(Input data)
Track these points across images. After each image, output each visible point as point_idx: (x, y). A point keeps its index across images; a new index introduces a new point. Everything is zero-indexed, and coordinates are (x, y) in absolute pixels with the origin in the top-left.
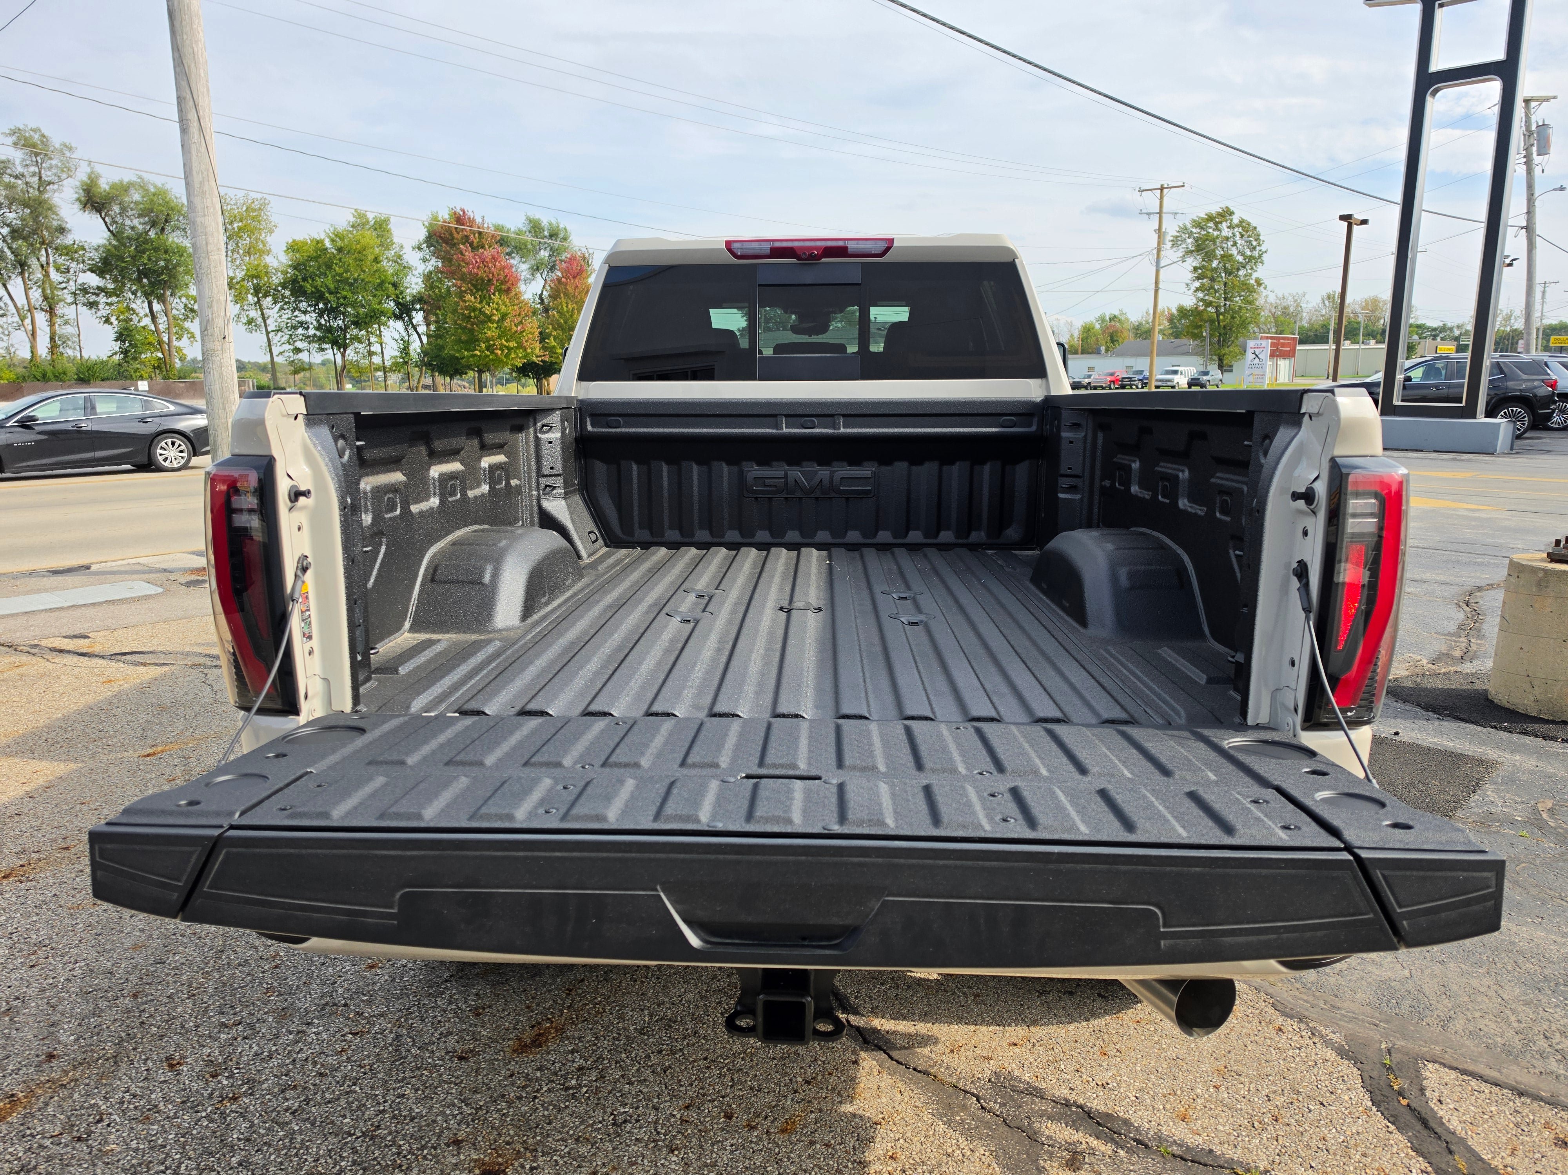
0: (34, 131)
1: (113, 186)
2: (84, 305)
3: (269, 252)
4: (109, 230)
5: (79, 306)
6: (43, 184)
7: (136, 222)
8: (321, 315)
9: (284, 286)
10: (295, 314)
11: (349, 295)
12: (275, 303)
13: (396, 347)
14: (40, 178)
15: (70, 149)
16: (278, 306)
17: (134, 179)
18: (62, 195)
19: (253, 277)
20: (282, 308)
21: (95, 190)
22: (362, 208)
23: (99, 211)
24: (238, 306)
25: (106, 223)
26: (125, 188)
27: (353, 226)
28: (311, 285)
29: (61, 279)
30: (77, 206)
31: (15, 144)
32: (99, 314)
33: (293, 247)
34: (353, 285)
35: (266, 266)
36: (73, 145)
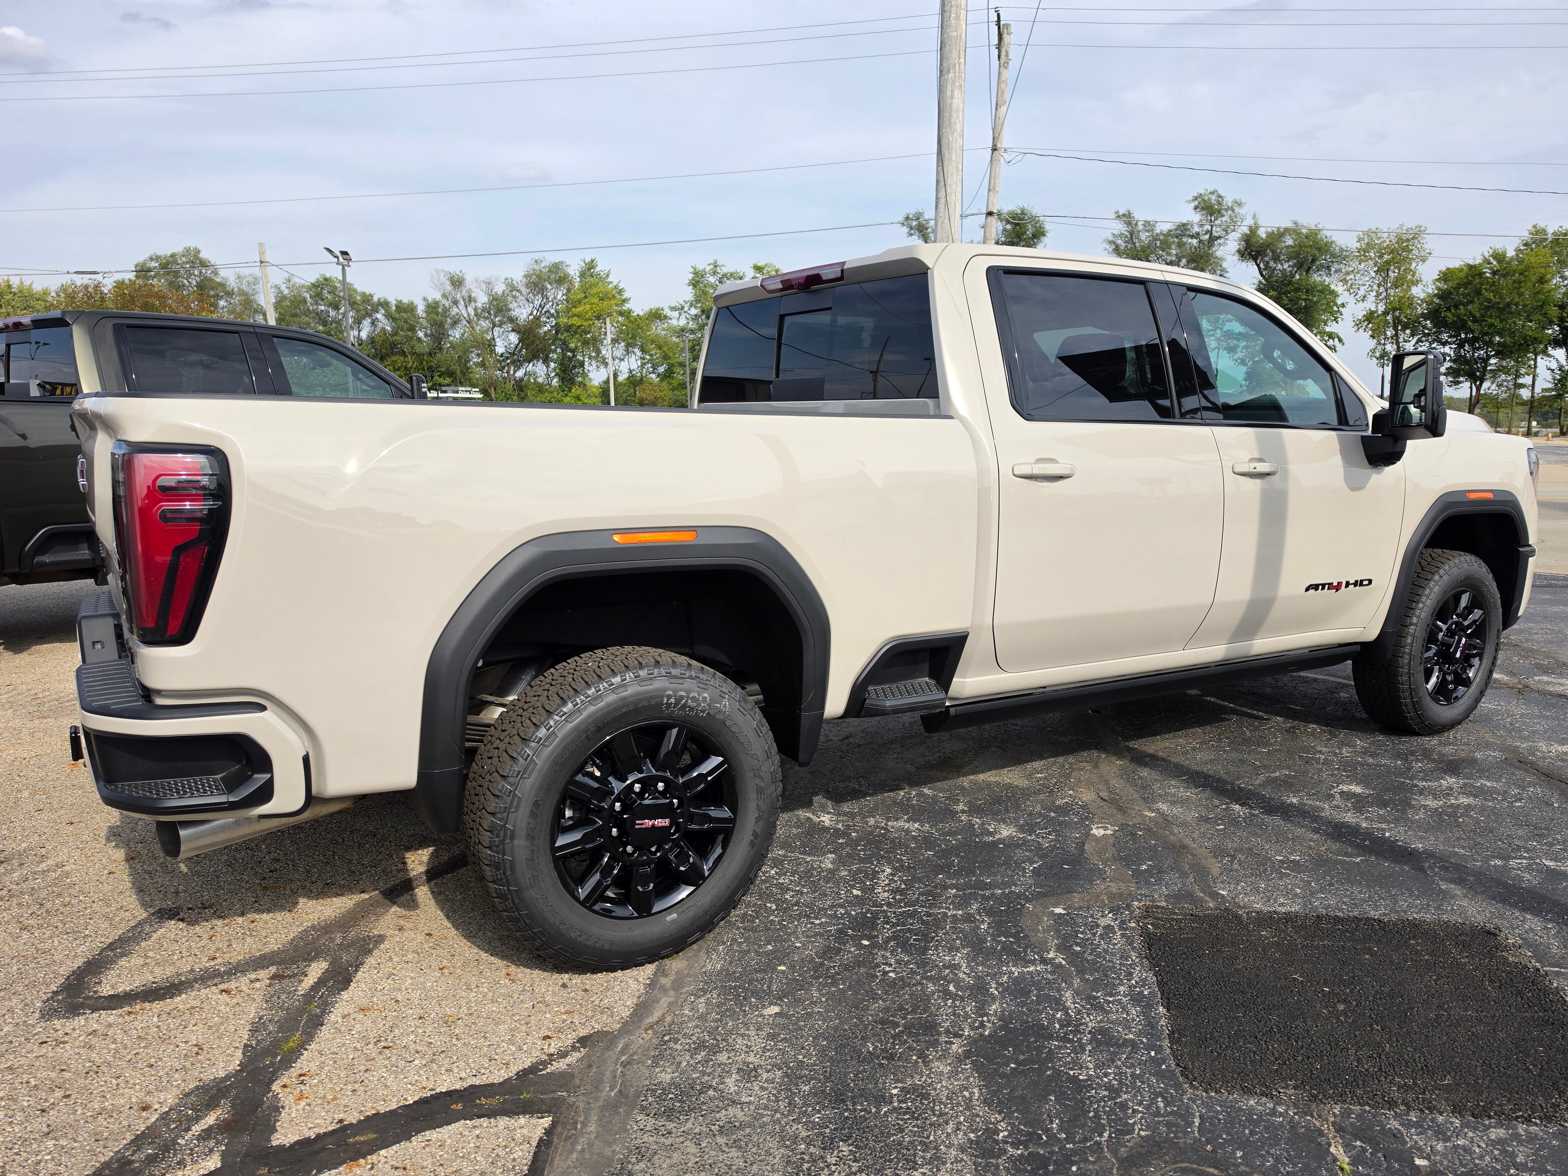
0: (1212, 193)
1: (1270, 235)
2: (1226, 349)
3: (1416, 283)
4: (1262, 275)
5: (1221, 351)
6: (1213, 239)
7: (1286, 266)
8: (1461, 346)
9: (1425, 317)
10: (1433, 346)
11: (1496, 322)
12: (1413, 335)
13: (1550, 378)
14: (1211, 234)
15: (1240, 204)
16: (1416, 338)
17: (1290, 225)
18: (1226, 248)
19: (1394, 310)
20: (1419, 341)
21: (1253, 240)
22: (1542, 225)
23: (1255, 259)
24: (1375, 341)
25: (1259, 268)
26: (1280, 234)
27: (1525, 245)
28: (1454, 315)
29: (1210, 328)
30: (1237, 257)
31: (1196, 208)
32: (1236, 357)
33: (1446, 276)
34: (1504, 310)
35: (1411, 298)
36: (1243, 201)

(Your assignment)
Give all the records above again with "zero-indexed" replaced by "zero-based" and nothing else changed. Leave the pictures out.

(Solution to the problem)
Track these points across images. After each image, output each visible point as point_idx: (x, y). A point keeps its index across images; a new index introduces a new point. Everything is zero-based, and coordinates are (x, y) in absolute pixels with the origin in the top-left.
0: (34, 131)
1: (113, 186)
2: (84, 305)
3: (269, 252)
4: (109, 230)
5: (79, 306)
6: (43, 184)
7: (136, 222)
8: (321, 315)
9: (284, 286)
10: (295, 314)
11: (349, 295)
12: (275, 303)
13: (396, 347)
14: (40, 178)
15: (70, 149)
16: (278, 306)
17: (134, 179)
18: (62, 195)
19: (253, 277)
20: (282, 308)
21: (95, 190)
22: (362, 208)
23: (99, 211)
24: (238, 306)
25: (106, 223)
26: (125, 188)
27: (353, 226)
28: (311, 285)
29: (61, 279)
30: (77, 206)
31: (15, 144)
32: (99, 314)
33: (293, 247)
34: (353, 285)
35: (266, 266)
36: (73, 145)
0: (1212, 193)
1: (1270, 235)
2: (1226, 349)
3: (1416, 283)
4: (1262, 275)
5: (1221, 351)
6: (1213, 239)
7: (1286, 266)
8: (1461, 346)
9: (1425, 317)
10: (1433, 346)
11: (1496, 322)
12: (1413, 335)
13: (1550, 378)
14: (1211, 234)
15: (1240, 204)
16: (1416, 338)
17: (1290, 225)
18: (1226, 248)
19: (1394, 310)
20: (1419, 341)
21: (1253, 240)
22: (1542, 225)
23: (1255, 259)
24: (1375, 341)
25: (1259, 268)
26: (1280, 234)
27: (1525, 245)
28: (1454, 315)
29: (1210, 328)
30: (1237, 257)
31: (1196, 208)
32: (1236, 357)
33: (1446, 276)
34: (1504, 310)
35: (1411, 298)
36: (1243, 201)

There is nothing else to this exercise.